After constructing a skyline that is unique in Europe, the city on the Main is now catapulting the city centre itself out of the 20th into the 21st century. One example of this is the "PalaisQuartier", located in the heart of the city on the shopping mile, the Zeil. Next to two high-rise buildings used for offices and a hotel, the shopping centre "MyZeil" has become a major attraction. The Thurn and Taxis Palais had been torn down and was reerected according to historic plans. Today it offers capacities for shops, offices and assembly halls.
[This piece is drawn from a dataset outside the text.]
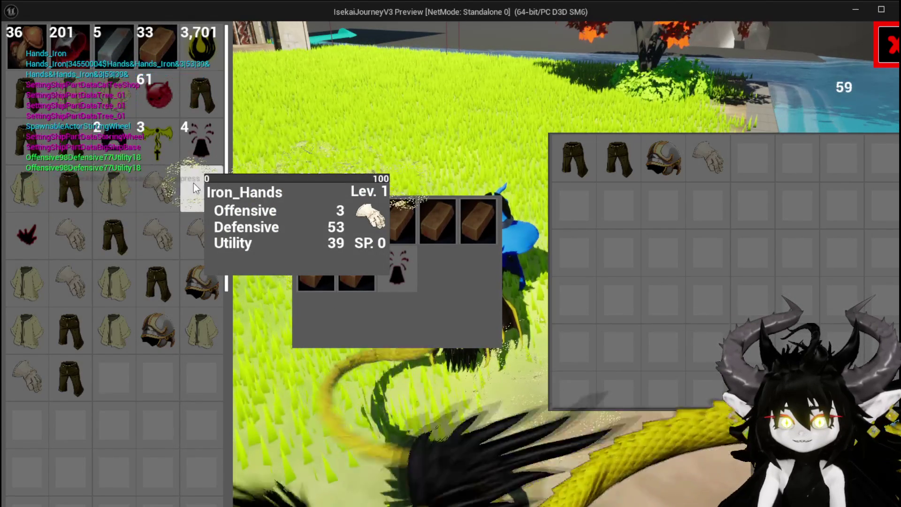
{"action": "left_click", "coordinate": [193, 183]}
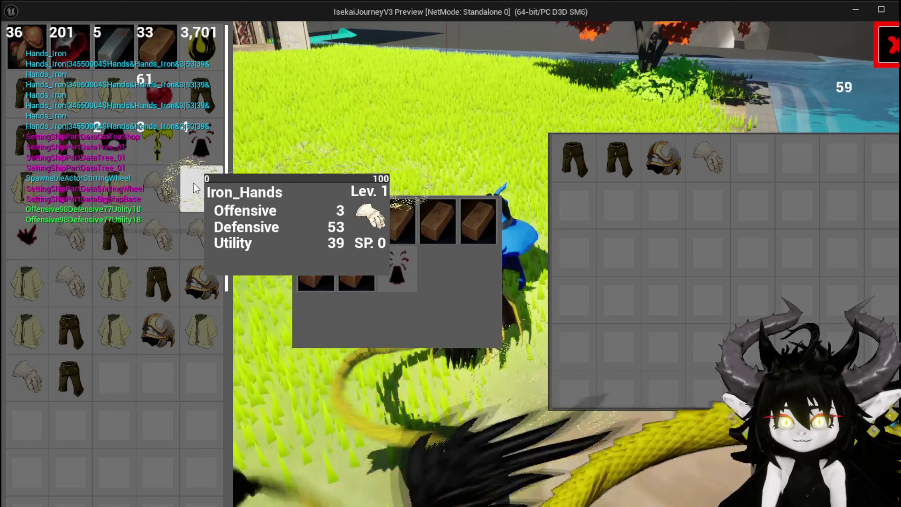
{"action": "left_click", "coordinate": [193, 183]}
{"action": "left_click", "coordinate": [194, 183]}
{"action": "left_click", "coordinate": [193, 183]}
In turn, in the east of Frankfurt, the Großmarkthalle that opened in 1928 was handed over to the European Central Bank. The ECB uses the architectural monument as a ‘lobby’ for its headquarters in Frankfurt. The 185 m tall, spectacularly inwardly turning, double high-rise building being developed directly next to the Großmarkthalle has been designed by the Vienna architects from Coop Himmelb(l)au. Undoubtedly, a symbol for the Euro and for the financial location of Frankfurt.